In case you missed them, here’s what’s happening in the newsletters I co-write this week.

In this week’s InnovationRx, my colleague Katie Jennings looked at a new study finding that despite the promise that consolidation of primary care into larger health systems would contain costs, this largely hasn’t been the case. And outcomes only barely improved as well.

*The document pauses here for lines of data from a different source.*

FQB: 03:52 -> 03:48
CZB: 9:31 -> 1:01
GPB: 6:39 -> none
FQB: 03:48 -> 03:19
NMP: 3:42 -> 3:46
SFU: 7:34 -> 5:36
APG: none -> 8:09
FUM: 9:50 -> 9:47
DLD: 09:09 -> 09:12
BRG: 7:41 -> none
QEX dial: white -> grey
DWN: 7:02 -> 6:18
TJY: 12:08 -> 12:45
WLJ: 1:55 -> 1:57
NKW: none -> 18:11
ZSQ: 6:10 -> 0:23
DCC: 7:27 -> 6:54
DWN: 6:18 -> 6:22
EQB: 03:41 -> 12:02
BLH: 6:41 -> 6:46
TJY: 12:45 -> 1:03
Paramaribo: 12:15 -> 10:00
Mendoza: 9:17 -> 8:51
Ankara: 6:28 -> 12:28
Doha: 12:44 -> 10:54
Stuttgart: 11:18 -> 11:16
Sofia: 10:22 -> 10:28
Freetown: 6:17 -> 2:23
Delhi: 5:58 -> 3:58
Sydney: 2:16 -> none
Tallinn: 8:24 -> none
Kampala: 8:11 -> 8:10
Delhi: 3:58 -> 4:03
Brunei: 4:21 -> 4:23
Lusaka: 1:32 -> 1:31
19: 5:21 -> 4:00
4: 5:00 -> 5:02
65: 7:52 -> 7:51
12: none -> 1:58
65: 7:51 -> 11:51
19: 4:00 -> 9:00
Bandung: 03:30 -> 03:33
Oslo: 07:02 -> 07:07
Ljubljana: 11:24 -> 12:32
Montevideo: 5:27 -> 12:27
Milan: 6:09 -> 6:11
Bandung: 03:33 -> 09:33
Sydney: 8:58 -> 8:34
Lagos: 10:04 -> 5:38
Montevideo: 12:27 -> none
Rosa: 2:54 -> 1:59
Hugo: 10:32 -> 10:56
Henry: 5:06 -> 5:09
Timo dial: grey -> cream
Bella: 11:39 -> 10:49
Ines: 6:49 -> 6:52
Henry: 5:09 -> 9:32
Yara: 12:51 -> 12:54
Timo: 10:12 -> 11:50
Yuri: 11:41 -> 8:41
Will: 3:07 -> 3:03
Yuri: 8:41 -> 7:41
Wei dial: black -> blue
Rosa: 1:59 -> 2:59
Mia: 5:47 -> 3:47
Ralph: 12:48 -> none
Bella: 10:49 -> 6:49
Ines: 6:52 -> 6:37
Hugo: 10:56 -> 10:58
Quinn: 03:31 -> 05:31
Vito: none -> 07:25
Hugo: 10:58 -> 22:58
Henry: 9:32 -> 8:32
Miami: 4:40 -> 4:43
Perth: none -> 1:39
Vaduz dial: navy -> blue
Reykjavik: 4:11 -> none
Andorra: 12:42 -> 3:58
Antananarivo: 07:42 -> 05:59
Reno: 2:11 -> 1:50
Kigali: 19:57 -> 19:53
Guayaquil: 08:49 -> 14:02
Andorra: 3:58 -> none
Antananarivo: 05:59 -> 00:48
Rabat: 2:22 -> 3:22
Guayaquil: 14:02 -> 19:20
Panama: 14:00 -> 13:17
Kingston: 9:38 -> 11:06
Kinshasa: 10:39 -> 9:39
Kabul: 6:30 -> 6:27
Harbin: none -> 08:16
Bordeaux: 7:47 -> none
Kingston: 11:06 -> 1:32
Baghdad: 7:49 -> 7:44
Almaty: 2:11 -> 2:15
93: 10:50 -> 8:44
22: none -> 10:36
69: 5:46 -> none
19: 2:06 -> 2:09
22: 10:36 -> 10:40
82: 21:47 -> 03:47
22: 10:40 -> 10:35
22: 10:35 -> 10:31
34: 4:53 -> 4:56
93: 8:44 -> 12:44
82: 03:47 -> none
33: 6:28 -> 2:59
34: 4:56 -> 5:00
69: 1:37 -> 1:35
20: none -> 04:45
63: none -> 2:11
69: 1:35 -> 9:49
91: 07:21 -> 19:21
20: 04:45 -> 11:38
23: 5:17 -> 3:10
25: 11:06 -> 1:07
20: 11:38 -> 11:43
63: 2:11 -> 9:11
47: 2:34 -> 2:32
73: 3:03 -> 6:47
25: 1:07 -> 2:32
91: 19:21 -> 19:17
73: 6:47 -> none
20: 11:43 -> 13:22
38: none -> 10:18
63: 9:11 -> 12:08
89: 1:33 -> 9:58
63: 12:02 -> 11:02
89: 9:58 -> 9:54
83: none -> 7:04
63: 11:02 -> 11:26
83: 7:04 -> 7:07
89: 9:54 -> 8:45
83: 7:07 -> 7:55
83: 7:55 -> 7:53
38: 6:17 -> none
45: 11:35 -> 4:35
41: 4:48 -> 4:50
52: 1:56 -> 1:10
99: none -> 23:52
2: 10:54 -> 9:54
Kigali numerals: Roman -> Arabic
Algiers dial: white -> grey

Meanwhile, I took a look at the FDA’s exploration of changing its recommendation for Covid vaccinations.

In this week’s Current Climate, I took a look at a new climate model that suggests flooding in coastal regions due to sea level rise will be faster than expected. Why? Because the old models were based on radar measurements of coastlines. But the problem there is that radar measurements can be inaccurate when there’s lots of vegetation. New measurements taken with lidar found that lots of coastal regions are lower than previously thought, and when those measurements are plugged into climate models? Faster flooding is the result.

Meanwhile, my colleague Alan Ohnsman takes a look at a chemical additive to tires that’s polluting waterways. Why? Because as people are driving along, the tires wear, leaving dust on the roads. Rain sweeps that dust into rivers, where it’s toxic to several varieties of fish. This is a known problem, but so far regulators aren’t keen to act on it.